* Your task:
Given the records underneath, please repeat exactly the lines from the line with "middle pip: (572, 151)" through the line with "ring tip: (271, 120)", passing over any picture.
-- Exercise materials follows --
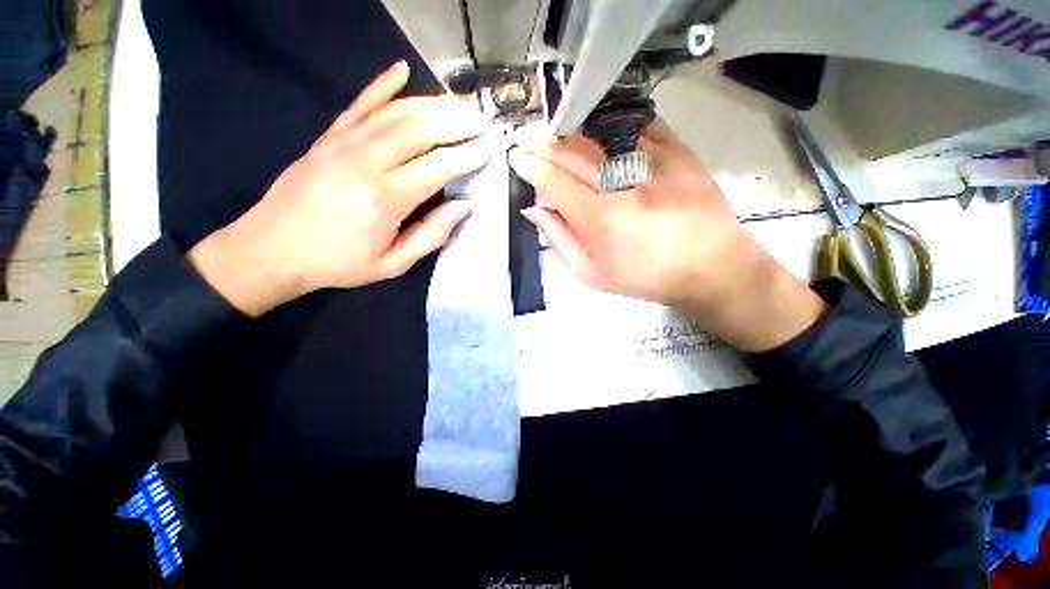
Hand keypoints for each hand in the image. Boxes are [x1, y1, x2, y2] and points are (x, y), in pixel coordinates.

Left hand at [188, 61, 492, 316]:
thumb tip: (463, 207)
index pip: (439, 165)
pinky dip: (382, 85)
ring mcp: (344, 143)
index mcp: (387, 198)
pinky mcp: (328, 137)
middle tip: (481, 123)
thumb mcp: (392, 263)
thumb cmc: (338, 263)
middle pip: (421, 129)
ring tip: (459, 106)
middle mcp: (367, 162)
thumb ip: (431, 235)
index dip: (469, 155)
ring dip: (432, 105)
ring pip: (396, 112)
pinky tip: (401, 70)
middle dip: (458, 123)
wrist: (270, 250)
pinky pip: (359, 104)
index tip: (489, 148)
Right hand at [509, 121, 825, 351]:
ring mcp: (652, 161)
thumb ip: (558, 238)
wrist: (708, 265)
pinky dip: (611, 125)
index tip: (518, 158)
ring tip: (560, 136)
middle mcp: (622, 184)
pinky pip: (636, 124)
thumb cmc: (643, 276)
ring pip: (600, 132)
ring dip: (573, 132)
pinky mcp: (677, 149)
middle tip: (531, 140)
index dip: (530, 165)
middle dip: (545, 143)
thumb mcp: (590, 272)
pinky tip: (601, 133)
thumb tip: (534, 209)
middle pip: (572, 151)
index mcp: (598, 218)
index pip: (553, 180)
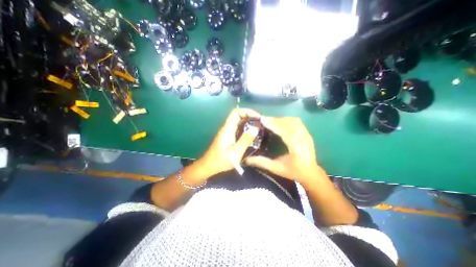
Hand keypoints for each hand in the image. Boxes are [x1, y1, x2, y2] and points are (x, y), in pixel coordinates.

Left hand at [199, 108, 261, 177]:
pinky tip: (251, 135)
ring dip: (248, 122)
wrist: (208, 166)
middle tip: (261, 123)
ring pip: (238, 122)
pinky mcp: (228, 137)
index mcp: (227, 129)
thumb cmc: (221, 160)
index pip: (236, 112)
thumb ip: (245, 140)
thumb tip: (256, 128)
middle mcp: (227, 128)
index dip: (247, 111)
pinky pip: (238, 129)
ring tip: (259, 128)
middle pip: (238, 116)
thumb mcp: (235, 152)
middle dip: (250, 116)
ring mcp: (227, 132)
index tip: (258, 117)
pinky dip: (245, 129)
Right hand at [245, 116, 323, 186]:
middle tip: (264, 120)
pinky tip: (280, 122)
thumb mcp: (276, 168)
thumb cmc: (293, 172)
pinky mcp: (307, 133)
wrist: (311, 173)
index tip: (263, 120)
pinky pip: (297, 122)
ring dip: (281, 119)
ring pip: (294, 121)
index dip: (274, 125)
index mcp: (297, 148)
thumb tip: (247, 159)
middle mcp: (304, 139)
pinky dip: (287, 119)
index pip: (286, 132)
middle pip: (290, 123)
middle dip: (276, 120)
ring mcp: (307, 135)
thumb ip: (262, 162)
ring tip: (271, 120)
-- Exercise materials concluded --
-- Exercise materials follows --
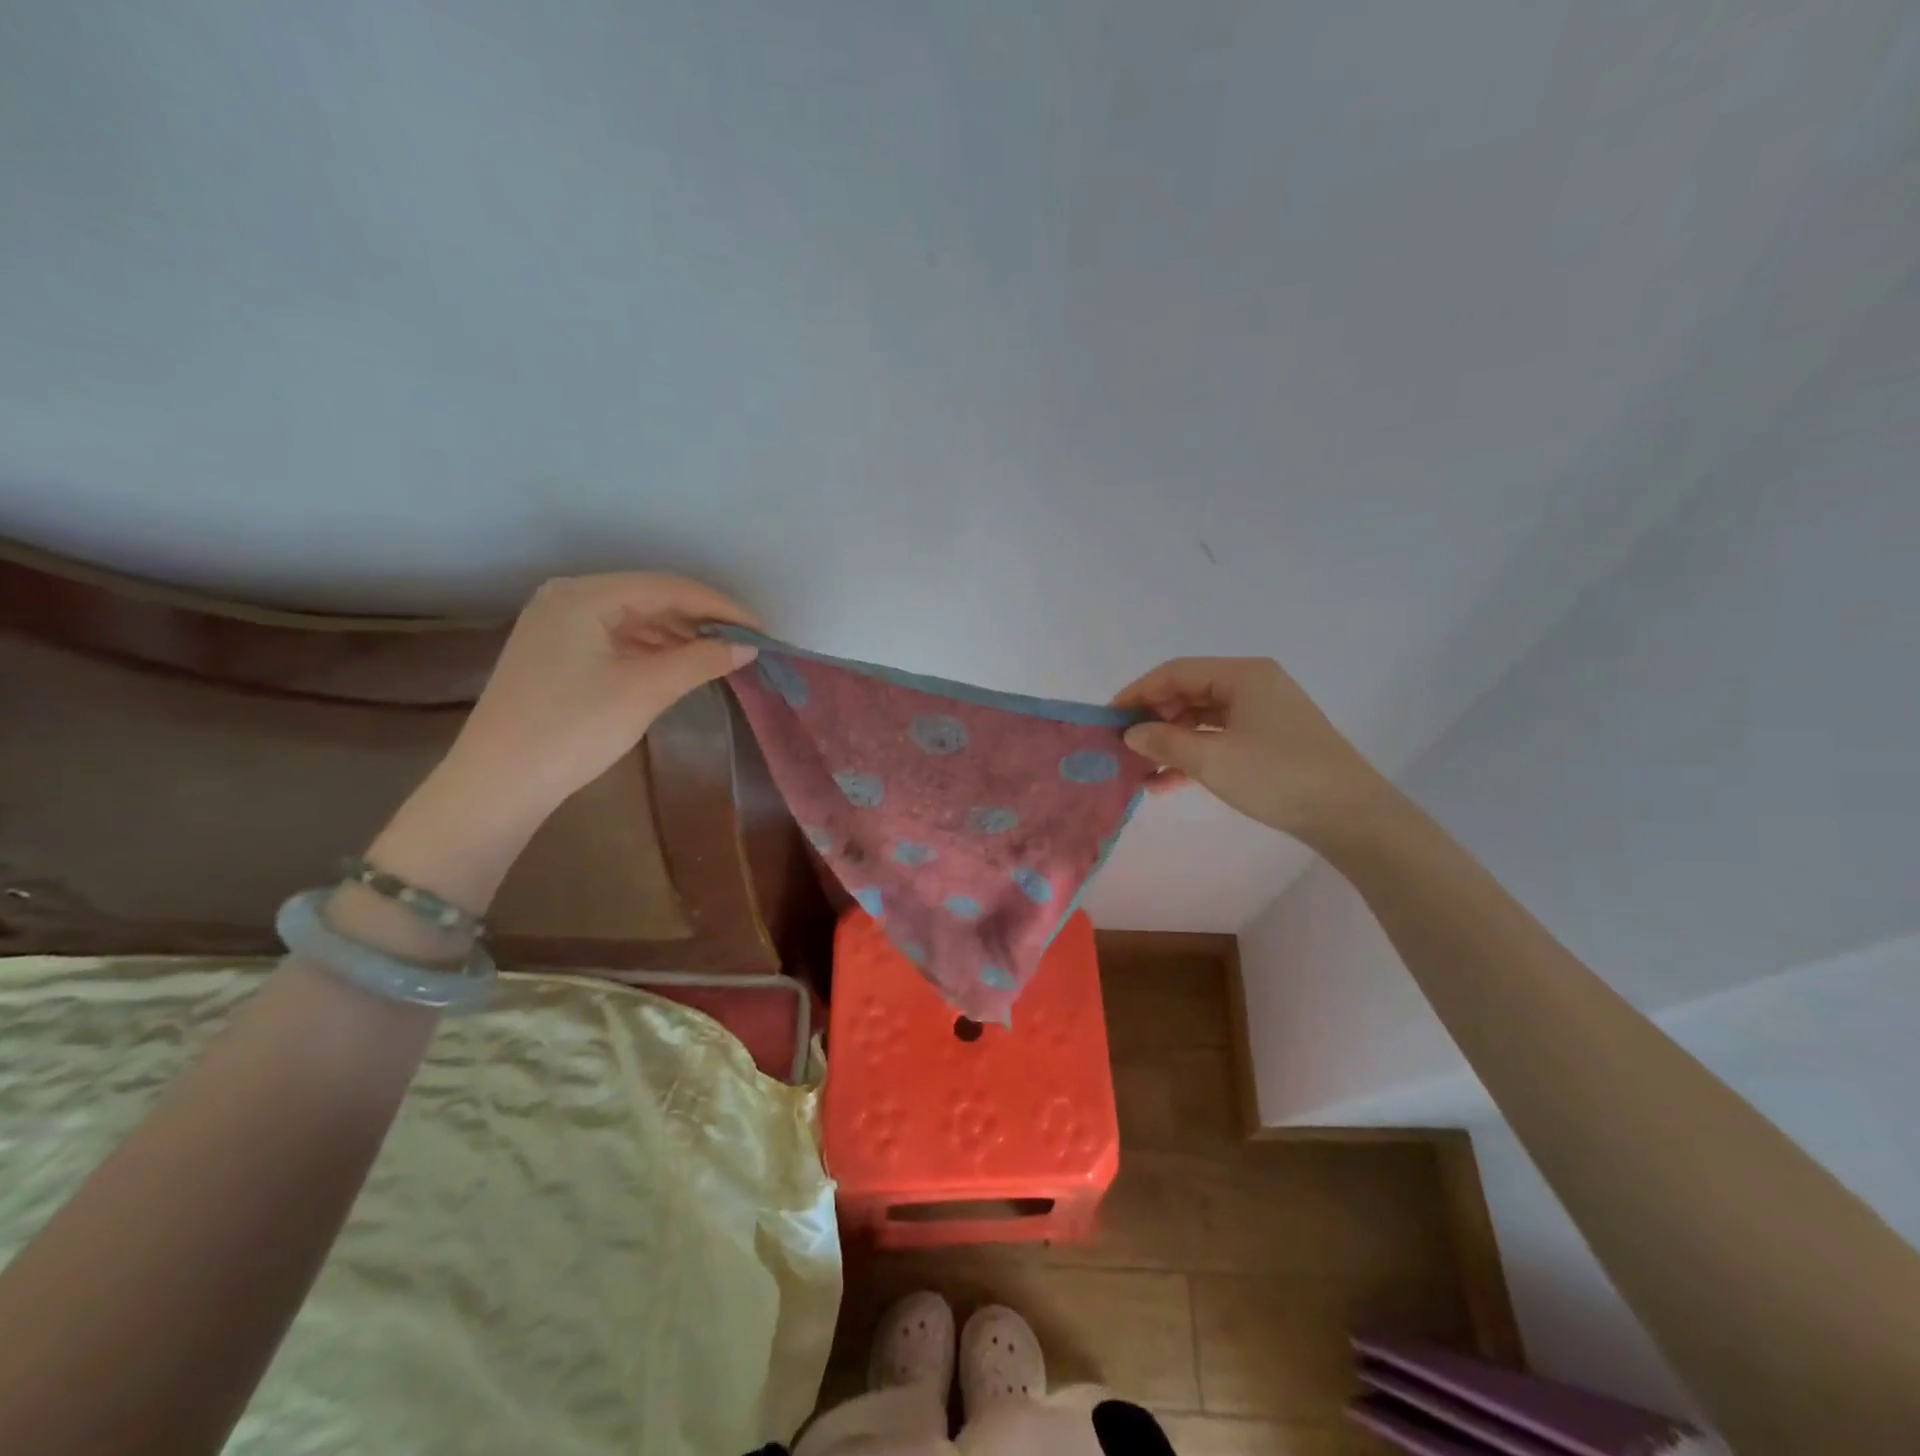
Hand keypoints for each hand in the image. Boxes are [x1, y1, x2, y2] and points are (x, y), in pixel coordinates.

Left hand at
-- Exercise materials concluded --
* Exercise response:
middle pip: (572, 151)
index mcp: (598, 218)
index pip: (553, 180)
Hand keypoints for each hand in the image. Boxes are [x1, y1, x2, y2] and points are (x, y), in pixel coordinates.

Left hand at [199, 108, 261, 177]:
pinky tip: (251, 135)
ring dip: (248, 122)
wrist: (208, 166)
middle tip: (261, 123)
ring pip: (238, 122)
pinky mcp: (228, 137)
index mcp: (227, 129)
thumb cmc: (221, 160)
index pip: (236, 112)
thumb ip: (245, 140)
thumb tip: (256, 128)
middle mcp: (227, 128)
index dip: (247, 111)
pinky pip: (238, 129)
ring tip: (259, 128)
middle pip: (238, 116)
thumb mcp: (235, 152)
middle dip: (250, 116)
ring mcp: (227, 132)
index tip: (258, 117)
pinky dip: (245, 129)
Right hand at [245, 116, 323, 186]:
middle tip: (264, 120)
pinky tip: (280, 122)
thumb mcp: (276, 168)
thumb cmc: (293, 172)
pinky mcp: (307, 133)
wrist: (311, 173)
index tip: (263, 120)
pinky pip: (297, 122)
ring dip: (281, 119)
ring pip: (294, 121)
index dip: (274, 125)
index mcp: (297, 148)
thumb tip: (247, 159)
middle mcp: (304, 139)
pinky dip: (287, 119)
index pip: (286, 132)
middle pip: (290, 123)
middle dip: (276, 120)
ring mcp: (307, 135)
thumb ip: (262, 162)
ring tip: (271, 120)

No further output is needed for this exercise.